Carl Icahn Loses $2 Billion on Hertz Bankruptcy - What Can We Learn From This?

Hertz $HTZ recently filed for bankruptcy and activist investor, Carl Icahn (who owned 40% of the company) lost over $2.3 billion (actually only $1.6 billion if we include his profits from the HERC spinoff). Carl Icahn is still the 56th richest man in the world with a net worth of $18 billion but one of the greatest investors lost so much money. There's a lot to learn so that we don't repeat such types of mistakes.

Carl Icahn is an activist investor. When he is investing in a company, he wants to influence the management of the company. That's why CEOs are scared of him. However, he considers himself a value investor. He buys stocks only if he can generate some value out of them. Unlike Warren Buffett who prefers to be passive, Carl Icahn will be active. That's the main difference.

Let's see some of his great investments:

In 2015, Carl Icahn spinoff PayPal from eBay. This created a lot of value both for eBay shareholders and now PayPal is one of the largest companies in the world. In 2013, he pressured Apple $AAPL to buyback shares and to pay dividends. So far, Apple returned over half a trillion dollars to shareholders and it is thanks to Carl Icahn.

Carl Icahn first invested in Hertz in 2014 as the stock price was falling. He made some money from the HERC spinoff in 2016 but the parent company, Hertz, things got even worse. Uber was a major competitor and with the pandemic, they had to file for bankruptcy. He said in the SEC filing that he still believes in the company. He has to sell because of the debt restructuring. At the price he bought, it will be hard for him to make any profits.

The first lesson that we can learn is his long-term commitment. He's not investing in a company for the short-term. Only when he knew for sure that he will not recover his investments that he sold. It is not because you just invested in a company and the stock price is going after two weeks that you need to sell.

The second lesson that we can learn is how do we invest in failing businesses. When everybody is selling a stock, this is the best time to invest in the stock. But we need to be more careful than Carl Icahn since we don't have the influence he has to influence the management. we only invest if there is a catalyst that can change the business and the stock price. For example, I invested in GameStop because there is a catalyst that can affect the stock price, the new console cycle. Another catalyst will be the short squeeze.

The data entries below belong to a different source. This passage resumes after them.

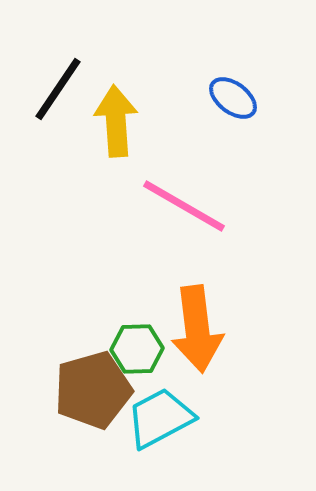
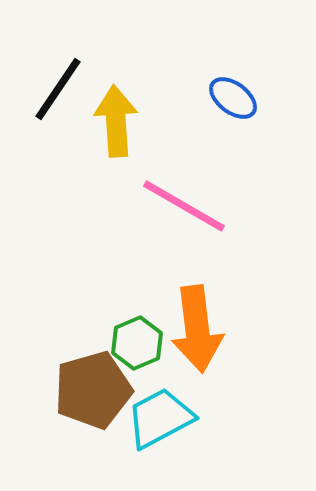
green hexagon: moved 6 px up; rotated 21 degrees counterclockwise
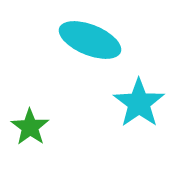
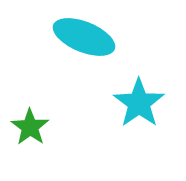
cyan ellipse: moved 6 px left, 3 px up
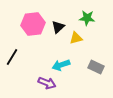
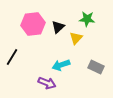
green star: moved 1 px down
yellow triangle: rotated 32 degrees counterclockwise
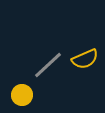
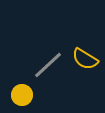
yellow semicircle: rotated 56 degrees clockwise
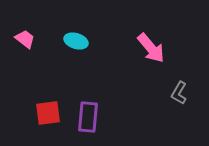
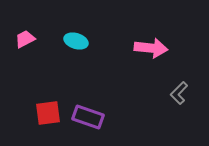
pink trapezoid: rotated 65 degrees counterclockwise
pink arrow: rotated 44 degrees counterclockwise
gray L-shape: rotated 15 degrees clockwise
purple rectangle: rotated 76 degrees counterclockwise
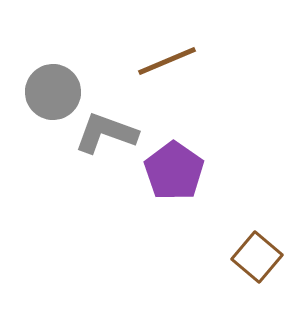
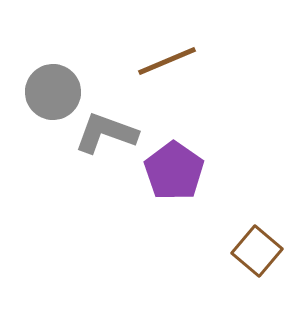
brown square: moved 6 px up
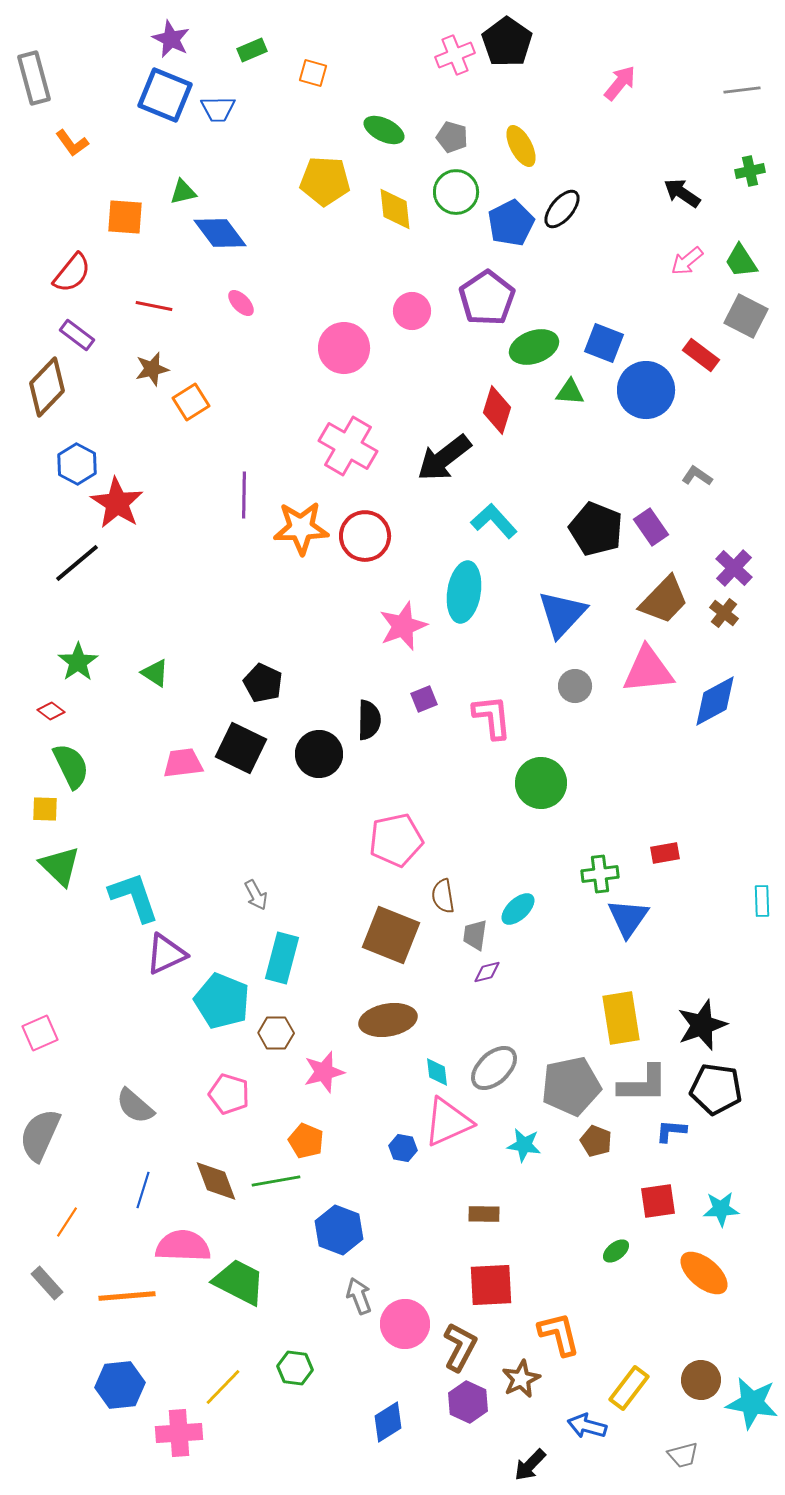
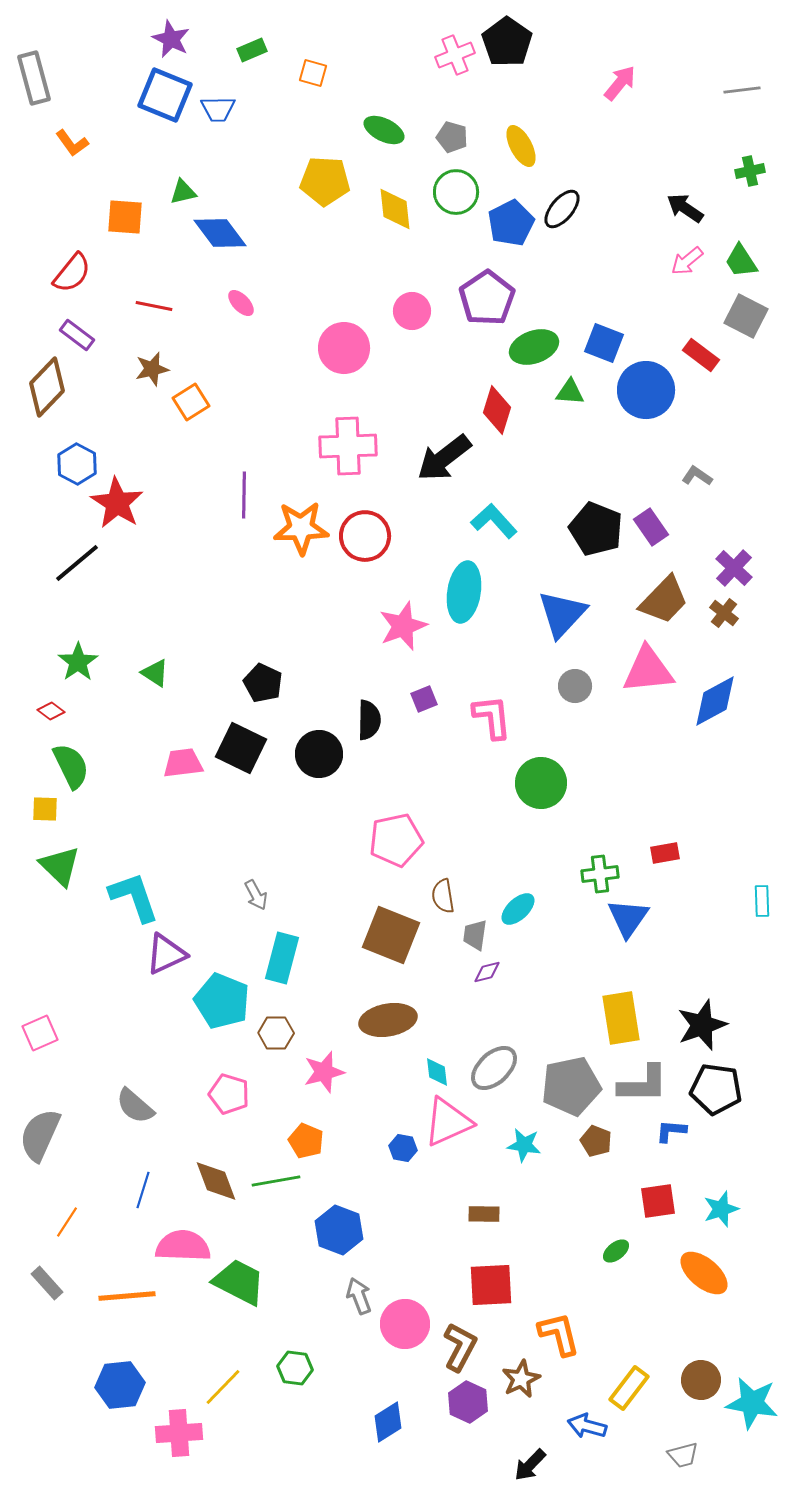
black arrow at (682, 193): moved 3 px right, 15 px down
pink cross at (348, 446): rotated 32 degrees counterclockwise
cyan star at (721, 1209): rotated 15 degrees counterclockwise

Whether you're an activist investor or a passive retail investor, you need to understand that you're buying businesses, not stocks. The stocks that you buy gives you ownership of the business and you need to act like a business owner. The only difference between us and Carl Icahn is that he influences the intrinsic value and stock price. But the same principles that we use, he uses the same principles.